__WHAT YOU WILL DO__:
1. Copy the part of the comment thread on bicyclists between "I actually agree" and "should know better).", inclusive.
2. Answer these questions using the comment thread on bicyclists:
(a) In the comment from a resident of Stanford, where did a bicyclist recently run into and kill a pedestrian?
(b) At what time was the comment posted by Richard?
(c) According to Richard, the law applies only to operators of what kind of vehicles?

__PAGE EXTRACT__:
········

Wayne is right. Let's "specifically target bicyclists ..."! They get in the way of our motor vehicles, thereby slowing us down.

Sure, bicycling is a healthy way to more that requires very little road or parking space. And yes, bicyclists don't pollute the air either. Admittedly if more people bicycled there would be feweer obese people around.

So what? The important thing is for us to get from A to B as fast as possible. That is what cars do. I'm with Wayne. Get the bicyclists off the road!


Like this comment
Posted by thank you Joe
a resident of Downtown North
on Aug 16, 2011 at 9:27 am

Nanny laws protect idiots from themselves. Traffic safety protects innocent people from reckless drivers.


Like this comment
Posted by nanny Joe legislation
a resident of Stanford
on Aug 16, 2011 at 9:55 am

No more bikes---The point is that bicyclists are supposed to follow the same laws as motorized vehicle drivers. They do not. The one good thing about this law is that applies to bicyclists as well. this is not about road or parking spaces .
Just recently a bicyclist ran into and killed a pedestrian in SF. Surprisingly this bicyclist has not been arrested the DA is still deciding whether to charge him!!! Had it been an automobile involved he would still be sitting in jail now.
Double standard.

"Nanny laws protect idiots from themselves. "
Well, said Thank you, joe--Joe Simitian qualifies.


Like this comment
Posted by Richard
a resident of Midtown
on Aug 16, 2011 at 9:56 am

I actually agree with Wayne on this one: bicyclists should be included in the ban. However, calling them out specifically for all violations is generally not necessary because bicyclists are already subject to all the provisions of Division 11 that are applicable to the drivers of vehicles. In this case the law only applies to the operators of MOTOR vehicles, not all vehicles, so it doesn't automatically apply to bicyclists. Also, if you want the fines to be different then you need to have a section specific to bicyclists. The distinction between vehicles and motor vehicles is extremely important in the law, but is often overlooked (even by police officers and lawyers who should know better).

········

__DATASET CONTENT__:
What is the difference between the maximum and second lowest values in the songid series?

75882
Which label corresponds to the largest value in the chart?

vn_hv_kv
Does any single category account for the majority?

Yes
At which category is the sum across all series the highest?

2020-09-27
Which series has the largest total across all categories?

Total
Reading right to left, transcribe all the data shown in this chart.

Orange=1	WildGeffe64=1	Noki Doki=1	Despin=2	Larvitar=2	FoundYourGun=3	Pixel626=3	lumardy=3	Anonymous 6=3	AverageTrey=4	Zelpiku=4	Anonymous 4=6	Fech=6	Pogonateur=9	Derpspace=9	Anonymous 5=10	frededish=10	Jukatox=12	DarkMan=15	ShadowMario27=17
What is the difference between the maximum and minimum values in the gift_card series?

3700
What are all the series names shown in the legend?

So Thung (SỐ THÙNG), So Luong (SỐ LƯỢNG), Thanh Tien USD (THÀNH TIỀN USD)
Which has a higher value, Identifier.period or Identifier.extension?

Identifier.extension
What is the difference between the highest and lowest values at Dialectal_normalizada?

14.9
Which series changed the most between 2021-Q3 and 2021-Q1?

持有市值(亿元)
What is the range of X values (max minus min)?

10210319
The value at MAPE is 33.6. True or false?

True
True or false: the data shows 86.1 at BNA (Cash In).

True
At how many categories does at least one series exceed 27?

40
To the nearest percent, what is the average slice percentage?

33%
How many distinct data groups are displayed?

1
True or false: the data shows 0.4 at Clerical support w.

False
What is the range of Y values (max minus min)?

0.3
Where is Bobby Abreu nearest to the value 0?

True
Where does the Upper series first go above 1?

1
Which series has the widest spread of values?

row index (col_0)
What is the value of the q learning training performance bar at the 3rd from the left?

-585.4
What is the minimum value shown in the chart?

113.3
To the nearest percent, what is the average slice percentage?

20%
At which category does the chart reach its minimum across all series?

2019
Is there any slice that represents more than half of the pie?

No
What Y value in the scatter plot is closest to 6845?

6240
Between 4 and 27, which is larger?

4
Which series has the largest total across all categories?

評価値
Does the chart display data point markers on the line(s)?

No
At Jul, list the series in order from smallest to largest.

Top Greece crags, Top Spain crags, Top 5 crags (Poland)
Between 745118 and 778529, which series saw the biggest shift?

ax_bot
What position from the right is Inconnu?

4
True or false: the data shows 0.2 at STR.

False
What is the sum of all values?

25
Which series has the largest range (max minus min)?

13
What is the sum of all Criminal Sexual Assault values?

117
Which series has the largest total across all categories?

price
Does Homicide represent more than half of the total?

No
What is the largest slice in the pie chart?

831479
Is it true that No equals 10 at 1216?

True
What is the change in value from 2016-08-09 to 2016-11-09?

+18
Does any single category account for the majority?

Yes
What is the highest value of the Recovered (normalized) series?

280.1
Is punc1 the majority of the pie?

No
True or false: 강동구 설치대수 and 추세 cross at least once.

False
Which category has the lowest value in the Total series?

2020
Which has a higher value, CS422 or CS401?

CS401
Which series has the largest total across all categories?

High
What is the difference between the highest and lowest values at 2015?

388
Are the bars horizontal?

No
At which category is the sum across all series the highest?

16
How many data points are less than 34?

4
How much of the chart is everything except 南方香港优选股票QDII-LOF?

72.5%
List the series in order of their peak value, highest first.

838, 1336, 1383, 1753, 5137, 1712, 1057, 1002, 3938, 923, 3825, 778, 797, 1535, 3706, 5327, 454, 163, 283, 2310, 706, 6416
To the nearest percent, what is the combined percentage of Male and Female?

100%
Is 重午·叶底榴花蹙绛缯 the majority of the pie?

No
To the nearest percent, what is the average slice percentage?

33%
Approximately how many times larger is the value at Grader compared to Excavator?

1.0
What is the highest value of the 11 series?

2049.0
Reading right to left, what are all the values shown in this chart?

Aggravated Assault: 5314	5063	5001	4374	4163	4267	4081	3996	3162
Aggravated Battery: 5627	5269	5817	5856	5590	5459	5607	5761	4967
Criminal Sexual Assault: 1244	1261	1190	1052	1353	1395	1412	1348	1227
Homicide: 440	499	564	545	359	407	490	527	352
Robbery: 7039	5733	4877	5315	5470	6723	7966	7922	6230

········

__SOLVED TASKS__:
1.
I actually agree with Wayne on this one: bicyclists should be included in the ban. However, calling them out specifically for all violations is generally not necessary because bicyclists are already subject to all the provisions of Division 11 that are applicable to the drivers of vehicles. In this case the law only applies to the operators of MOTOR vehicles, not all vehicles, so it doesn't automatically apply to bicyclists. Also, if you want the fines to be different then you need to have a section specific to bicyclists. The distinction between vehicles and motor vehicles is extremely important in the law, but is often overlooked (even by police officers and lawyers who should know better).

2.
(a) SF
(b) 9:56 am
(c) Motor vehicles